> _Instructions to follow_: Repeat every line of the listing below word for word, leaving out the pictures.

(Dataset content begins)

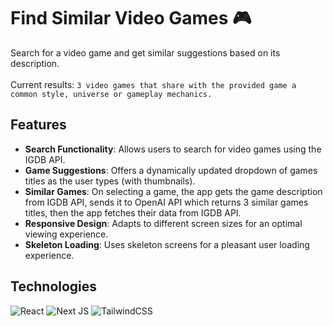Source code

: # Find Similar Video Games 🎮

Search for a video game and get similar suggestions based on its description.
<br/><br/>Current results: `3 video games that share with the provided game a common style, universe or gameplay mechanics.`

## Features

-   **Search Functionality**: Allows users to search for video games using the IGDB API.
-   **Game Suggestions**: Offers a dynamically updated dropdown of games titles as the user types (with thumbnails).
-   **Similar Games**: On selecting a game, the app gets the game description from IGDB API, sends it to OpenAI API which returns 3 similar games titles, then the app fetches their data from IGDB API.
-   **Responsive Design**: Adapts to different screen sizes for an optimal viewing experience.
-   **Skeleton Loading**: Uses skeleton screens for a pleasant user loading experience.

## Technologies

![React](https://img.shields.io/badge/react-%2320232a.svg?style=for-the-badge&logo=react&logoColor=%2361DAFB) ![Next JS](https://img.shields.io/badge/Next-black?style=for-the-badge&logo=next.js&logoColor=white) ![TailwindCSS](https://img.shields.io/badge/tailwindcss-%2338B2AC.svg?style=for-the-badge&logo=tailwind-css&logoColor=white)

(Dataset content ends)

> _Expected output_:
Source code

: # Find Similar Video Games 🎮

Search for a video game and get similar suggestions based on its description.
<br/><br/>Current results: `3 video games that share with the provided game a common style, universe or gameplay mechanics.`

## Features

-   **Search Functionality**: Allows users to search for video games using the IGDB API.
-   **Game Suggestions**: Offers a dynamically updated dropdown of games titles as the user types (with thumbnails).
-   **Similar Games**: On selecting a game, the app gets the game description from IGDB API, sends it to OpenAI API which returns 3 similar games titles, then the app fetches their data from IGDB API.
-   **Responsive Design**: Adapts to different screen sizes for an optimal viewing experience.
-   **Skeleton Loading**: Uses skeleton screens for a pleasant user loading experience.

## Technologies

![React](https://img.shields.io/badge/react-%2320232a.svg?style=for-the-badge&logo=react&logoColor=%2361DAFB) ![Next JS](https://img.shields.io/badge/Next-black?style=for-the-badge&logo=next.js&logoColor=white) ![TailwindCSS](https://img.shields.io/badge/tailwindcss-%2338B2AC.svg?style=for-the-badge&logo=tailwind-css&logoColor=white)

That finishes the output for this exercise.